What the task asks: Copy out all of the lines below exactly; the pictures do not belong in the copy.
The input section start
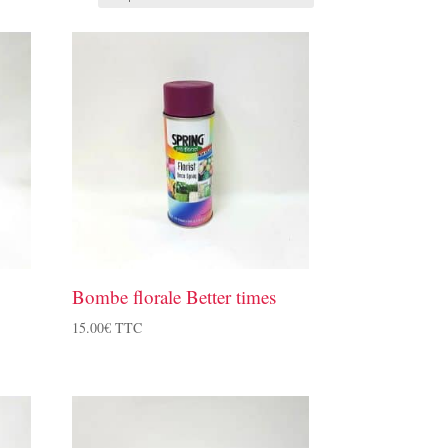
Bombe florale Better times
15.00
€
TTC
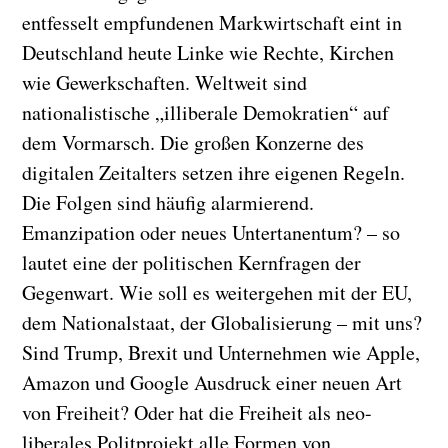
entfesselt empfundenen Markwirtschaft eint in
Deutschland heute Linke wie Rechte, Kirchen
wie Gewerkschaften. Weltweit sind
nationalistische „illiberale Demokratien“ auf
dem Vormarsch. Die großen Konzerne des
digitalen Zeitalters setzen ihre eigenen Regeln.
Die Folgen sind häufig alarmierend.
Emanzipation oder neues Untertanentum? – so
lautet eine der politischen Kernfragen der
Gegenwart. Wie soll es weitergehen mit der EU,
dem Nationalstaat, der Globalisierung – mit uns?
Sind Trump, Brexit und Unternehmen wie Apple,
Amazon und Google Ausdruck einer neuen Art
von Freiheit? Oder hat die Freiheit als neo-
liberales Politprojekt alle Formen von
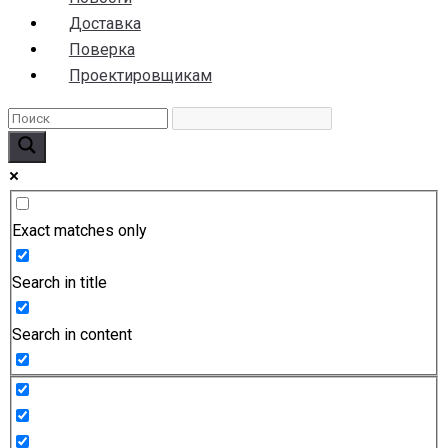
Доставка
Поверка
Проектировщикам
Exact matches only
Search in title
Search in content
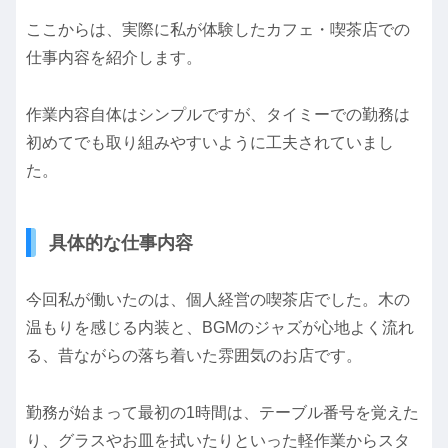
ここからは、実際に私が体験したカフェ・喫茶店での
仕事内容を紹介します。
作業内容自体はシンプルですが、タイミーでの勤務は
初めてでも取り組みやすいように工夫されていまし
た。
具体的な仕事内容
今回私が働いたのは、個人経営の喫茶店でした。木の
温もりを感じる内装と、BGMのジャズが心地よく流れ
る、昔ながらの落ち着いた雰囲気のお店です。
勤務が始まって最初の1時間は、テーブル番号を覚えた
り、グラスやお皿を拭いたりといった軽作業からスタ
The input section end
Response below:
Bombe florale Better times
15.00
€
TTC
entfesselt empfundenen Markwirtschaft eint in
Deutschland heute Linke wie Rechte, Kirchen
wie Gewerkschaften. Weltweit sind
nationalistische „illiberale Demokratien“ auf
dem Vormarsch. Die großen Konzerne des
digitalen Zeitalters setzen ihre eigenen Regeln.
Die Folgen sind häufig alarmierend.
Emanzipation oder neues Untertanentum? – so
lautet eine der politischen Kernfragen der
Gegenwart. Wie soll es weitergehen mit der EU,
dem Nationalstaat, der Globalisierung – mit uns?
Sind Trump, Brexit und Unternehmen wie Apple,
Amazon und Google Ausdruck einer neuen Art
von Freiheit? Oder hat die Freiheit als neo-
liberales Politprojekt alle Formen von
Доставка
Поверка
Проектировщикам
Exact matches only
Search in title
Search in content
ここからは、実際に私が体験したカフェ・喫茶店での
仕事内容を紹介します。
作業内容自体はシンプルですが、タイミーでの勤務は
初めてでも取り組みやすいように工夫されていまし
た。
具体的な仕事内容
今回私が働いたのは、個人経営の喫茶店でした。木の
温もりを感じる内装と、BGMのジャズが心地よく流れ
る、昔ながらの落ち着いた雰囲気のお店です。
勤務が始まって最初の1時間は、テーブル番号を覚えた
り、グラスやお皿を拭いたりといった軽作業からスタ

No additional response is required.